Selected passage START

On Thu, Dec 13, 2018 at 8:20 PM Deryck Chan <[email protected]> wrote:

> I agree with what's been said in this thread so far.
>
> An admin of a large wiki shouldn't be allowed to unblock themselves, if
> another admin blocked them.
>
> However, on small wikis, this would lead to a first-mover advantage
> situation, so admins should be forbidden from unblocking themselves if
> there are more than a certain number of admins (and bureaucrats).
>
> I would recommend a threshold of five admins. Notice that if there are
> only three admins (with Nemo's proposal), if one admin blocks another
> admin, the situation reduces to a "shoot first to win" between the two
> remaining admins. If there are five admins and one blocks another, there
> will still be three uninvolved admins left to argue it out :)

Selected passage END
Data START

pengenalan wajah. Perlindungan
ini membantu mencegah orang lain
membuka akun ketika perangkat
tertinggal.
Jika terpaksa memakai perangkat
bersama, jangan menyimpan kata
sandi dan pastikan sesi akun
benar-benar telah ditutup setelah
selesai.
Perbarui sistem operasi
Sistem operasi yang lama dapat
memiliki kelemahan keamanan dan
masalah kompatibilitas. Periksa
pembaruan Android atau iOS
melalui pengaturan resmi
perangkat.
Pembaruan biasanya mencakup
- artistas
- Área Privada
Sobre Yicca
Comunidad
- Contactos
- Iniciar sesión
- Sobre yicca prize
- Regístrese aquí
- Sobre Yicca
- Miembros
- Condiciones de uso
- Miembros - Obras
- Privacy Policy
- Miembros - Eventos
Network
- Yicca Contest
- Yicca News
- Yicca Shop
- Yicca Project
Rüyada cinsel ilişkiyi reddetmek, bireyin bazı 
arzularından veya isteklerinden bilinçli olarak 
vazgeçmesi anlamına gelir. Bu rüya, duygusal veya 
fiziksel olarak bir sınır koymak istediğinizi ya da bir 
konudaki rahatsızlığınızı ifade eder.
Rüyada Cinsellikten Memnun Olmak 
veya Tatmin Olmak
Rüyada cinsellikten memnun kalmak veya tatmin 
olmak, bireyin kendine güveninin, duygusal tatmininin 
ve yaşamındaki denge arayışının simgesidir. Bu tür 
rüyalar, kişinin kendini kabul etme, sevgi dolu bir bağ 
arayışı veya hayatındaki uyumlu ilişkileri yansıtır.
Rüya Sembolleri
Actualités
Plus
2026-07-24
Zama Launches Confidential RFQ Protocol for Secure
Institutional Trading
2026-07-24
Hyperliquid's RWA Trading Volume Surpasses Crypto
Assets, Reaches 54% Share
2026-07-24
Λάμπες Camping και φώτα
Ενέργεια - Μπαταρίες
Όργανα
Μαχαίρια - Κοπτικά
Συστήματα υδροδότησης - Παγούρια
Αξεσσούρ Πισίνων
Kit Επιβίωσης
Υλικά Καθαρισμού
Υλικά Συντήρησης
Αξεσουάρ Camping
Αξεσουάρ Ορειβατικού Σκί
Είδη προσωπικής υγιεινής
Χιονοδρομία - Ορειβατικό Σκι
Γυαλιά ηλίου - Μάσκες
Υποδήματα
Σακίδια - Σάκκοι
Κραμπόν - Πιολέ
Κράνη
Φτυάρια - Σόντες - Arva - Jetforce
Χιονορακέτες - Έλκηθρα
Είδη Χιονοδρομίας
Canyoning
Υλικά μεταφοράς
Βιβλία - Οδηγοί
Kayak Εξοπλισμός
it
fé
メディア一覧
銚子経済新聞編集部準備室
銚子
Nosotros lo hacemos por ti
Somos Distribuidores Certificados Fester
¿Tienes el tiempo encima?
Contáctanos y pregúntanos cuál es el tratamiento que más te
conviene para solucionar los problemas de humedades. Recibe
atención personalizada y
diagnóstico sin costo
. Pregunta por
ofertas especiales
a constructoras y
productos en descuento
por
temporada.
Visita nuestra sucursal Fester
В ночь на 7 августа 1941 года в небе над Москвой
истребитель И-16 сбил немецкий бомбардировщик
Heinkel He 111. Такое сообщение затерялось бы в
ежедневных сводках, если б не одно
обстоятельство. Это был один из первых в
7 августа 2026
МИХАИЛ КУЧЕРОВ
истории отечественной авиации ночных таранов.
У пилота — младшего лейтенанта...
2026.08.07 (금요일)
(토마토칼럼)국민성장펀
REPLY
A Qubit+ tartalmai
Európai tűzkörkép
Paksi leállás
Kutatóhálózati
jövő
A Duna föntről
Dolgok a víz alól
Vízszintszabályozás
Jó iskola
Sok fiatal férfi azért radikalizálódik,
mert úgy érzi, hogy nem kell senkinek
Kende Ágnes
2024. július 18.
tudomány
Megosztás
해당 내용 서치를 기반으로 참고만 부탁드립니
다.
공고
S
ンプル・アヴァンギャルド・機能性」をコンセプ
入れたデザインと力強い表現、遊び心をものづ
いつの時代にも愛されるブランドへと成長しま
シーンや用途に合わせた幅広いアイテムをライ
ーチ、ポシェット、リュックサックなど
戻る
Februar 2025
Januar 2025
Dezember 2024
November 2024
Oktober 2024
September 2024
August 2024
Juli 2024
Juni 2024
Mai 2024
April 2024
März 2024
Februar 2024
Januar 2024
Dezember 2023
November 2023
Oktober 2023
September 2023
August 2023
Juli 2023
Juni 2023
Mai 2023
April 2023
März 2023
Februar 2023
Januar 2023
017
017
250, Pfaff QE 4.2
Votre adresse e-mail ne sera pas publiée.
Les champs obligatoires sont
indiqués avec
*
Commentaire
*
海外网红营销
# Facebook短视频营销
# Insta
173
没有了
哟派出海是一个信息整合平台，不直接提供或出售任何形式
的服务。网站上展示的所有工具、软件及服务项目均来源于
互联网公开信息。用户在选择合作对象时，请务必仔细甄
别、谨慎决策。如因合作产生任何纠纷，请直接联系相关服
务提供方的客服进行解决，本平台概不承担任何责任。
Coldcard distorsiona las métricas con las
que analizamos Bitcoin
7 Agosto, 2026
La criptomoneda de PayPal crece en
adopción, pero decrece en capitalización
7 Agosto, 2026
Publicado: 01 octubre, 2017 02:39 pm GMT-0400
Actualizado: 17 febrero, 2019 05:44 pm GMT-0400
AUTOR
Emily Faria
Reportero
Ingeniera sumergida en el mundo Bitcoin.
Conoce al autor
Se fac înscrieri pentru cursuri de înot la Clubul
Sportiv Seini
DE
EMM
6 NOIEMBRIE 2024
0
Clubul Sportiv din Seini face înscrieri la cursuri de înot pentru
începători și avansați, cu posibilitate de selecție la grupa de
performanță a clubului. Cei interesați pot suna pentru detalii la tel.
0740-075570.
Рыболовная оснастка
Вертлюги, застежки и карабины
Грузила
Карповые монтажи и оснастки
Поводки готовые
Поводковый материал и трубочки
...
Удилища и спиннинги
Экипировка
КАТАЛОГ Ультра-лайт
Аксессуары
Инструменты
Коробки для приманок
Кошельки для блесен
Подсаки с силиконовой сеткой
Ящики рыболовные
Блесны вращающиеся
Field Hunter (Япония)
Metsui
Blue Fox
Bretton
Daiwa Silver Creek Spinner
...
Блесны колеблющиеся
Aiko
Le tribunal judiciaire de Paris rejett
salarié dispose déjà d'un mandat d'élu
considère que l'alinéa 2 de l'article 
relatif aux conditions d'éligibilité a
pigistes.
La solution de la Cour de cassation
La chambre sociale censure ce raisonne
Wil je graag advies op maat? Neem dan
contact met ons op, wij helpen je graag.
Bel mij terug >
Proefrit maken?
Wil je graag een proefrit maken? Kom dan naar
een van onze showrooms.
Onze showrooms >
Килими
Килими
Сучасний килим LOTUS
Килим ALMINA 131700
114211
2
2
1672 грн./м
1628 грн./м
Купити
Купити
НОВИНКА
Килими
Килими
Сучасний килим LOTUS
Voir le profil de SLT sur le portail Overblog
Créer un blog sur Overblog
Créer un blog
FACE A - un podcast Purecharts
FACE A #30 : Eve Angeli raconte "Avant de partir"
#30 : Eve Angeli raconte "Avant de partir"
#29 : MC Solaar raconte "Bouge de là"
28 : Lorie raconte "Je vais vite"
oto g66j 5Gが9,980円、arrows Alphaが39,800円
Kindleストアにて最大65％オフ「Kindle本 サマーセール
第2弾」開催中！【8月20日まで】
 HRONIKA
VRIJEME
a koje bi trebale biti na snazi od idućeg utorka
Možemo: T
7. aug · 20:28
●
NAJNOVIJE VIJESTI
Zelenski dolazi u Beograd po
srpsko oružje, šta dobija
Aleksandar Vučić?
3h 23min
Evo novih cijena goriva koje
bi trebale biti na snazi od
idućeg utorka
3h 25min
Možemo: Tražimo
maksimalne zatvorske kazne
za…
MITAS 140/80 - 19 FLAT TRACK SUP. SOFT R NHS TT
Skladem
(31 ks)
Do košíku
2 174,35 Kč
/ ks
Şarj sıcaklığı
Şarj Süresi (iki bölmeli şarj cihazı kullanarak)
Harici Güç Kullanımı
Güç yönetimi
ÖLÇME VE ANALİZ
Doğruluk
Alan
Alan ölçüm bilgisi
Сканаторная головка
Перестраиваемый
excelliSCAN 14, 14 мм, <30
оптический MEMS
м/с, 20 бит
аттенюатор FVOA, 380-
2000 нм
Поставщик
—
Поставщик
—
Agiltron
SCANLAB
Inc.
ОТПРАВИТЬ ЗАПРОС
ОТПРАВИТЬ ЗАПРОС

Data END

_Exercise set:_
1. Output the passage of the email about admins unblocking themselves that begins with the words containing "On Thu, Dec" and ends with "admin blocked them.".
2. Go on with the email about admins unblocking themselves, picking up after its final sentence.

_Numbered responses:_
1.
On Thu, Dec 13, 2018 at 8:20 PM Deryck Chan <[email protected]> wrote:

> I agree with what's been said in this thread so far.
>
> An admin of a large wiki shouldn't be allowed to unblock themselves, if
> another admin blocked them.

2.
>
> The Cantonese Wikipedia recently came close to a situation where an admin
> might get blocked for bad behaviour. A few users presented a strong case
> that an admin had been acting against policy. Because we have a dozen
> admins, a few other admins were able to discuss the matter, and issued
> strong words of admonishment to the unbehaving admin, and the unbehaving
> admin disappeared from the wiki since then. Thinking back, one of the
> concerns we had was that an admin could unblock themselves anyway, so there
> was actually no real course of action to take other than desysopping (we
> have a bureaucrat; not me). If this feature of "no self-unblocks on wikis
> with lots of admins" was in place, then the threat of a block would have
> had more teeth.
>

Just to keep everyone aware of what's been happening in
https://phabricator.wikimedia.org/T150826 – to avoid the "shoot first to
win" situation, a blocked admin can block the admin who blocked them but no
one else. Our balance of terror.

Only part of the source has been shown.